Mathieu Chabert (born 5 December 1978) is a French football manager and a former player who played as a goalkeeper. He is the manager of club Cannes.

==Playing career==
Chabert was a goalkeeper and was part of Saint-Étienne's youth academy, and briefly joined Udinese in Italy, and Ayr United in Scotland before spending the rest of his playing career in the lower leagues of France.

==Managerial career==
Chabert joined Béziers in 2011 as an assistant and became the senior coach in 2013. Chabert helped promote AS Béziers into the French Ligue 2 for the first time in their history in 2018.

In late October 2019 Chabert left Béziers to manage SC Bastia, dropping a league in what was reported as a surprise move. He led Bastia to promotion to Ligue 2 in the 2020–21 season.

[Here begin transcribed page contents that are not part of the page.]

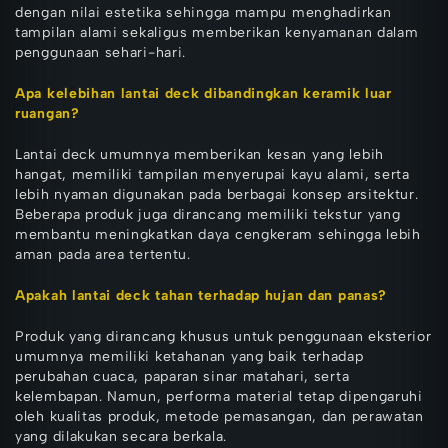
dengan nilai estetika sehingga mampu menghadirkan
tampilan alami sekaligus memberikan kenyamanan dalam
penggunaan sehari-hari.
Apa kelebihan lantai deck dibandingkan keramik luar
ruangan?
Lantai deck umumnya memberikan kesan yang lebih
hangat, memiliki tampilan menyerupai kayu alami, serta
lebih nyaman digunakan pada berbagai konsep arsitektur.
Beberapa produk juga dirancang memiliki tekstur yang
membantu meningkatkan daya cengkeram sehingga lebih
aman pada area tertentu.
Apakah lantai deck tahan terhadap hujan dan panas?
Produk yang dirancang khusus untuk penggunaan eksterior
umumnya memiliki ketahanan yang baik terhadap
perubahan cuaca, paparan sinar matahari, serta
kelembapan. Namun, performa material tetap dipengaruhi
oleh kualitas produk, metode pemasangan, dan perawatan
yang dilakukan secara berkala.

On 22 September 2021, he was dismissed by Bastia after gaining 7 points in the first 9 games of the Ligue 2 season.

On 14 October 2021, he was hired by Châteauroux, returning to Championnat National. More than a year later he was sacked on 29 November.

On 2 March 2023, he succeeded Romain Revelli as manager of Dunkerque in the Championnat National. He managed to get the club promoted to Ligue 2, but on 24 September 2023, he was sacked with the club in 17th position.

On 27 October 2025, Chabert was hired by Cannes in the fourth tier. After he led the club to promotion to Ligue 3 at the end of the 2025–26 season, his contract was extended for two more seasons.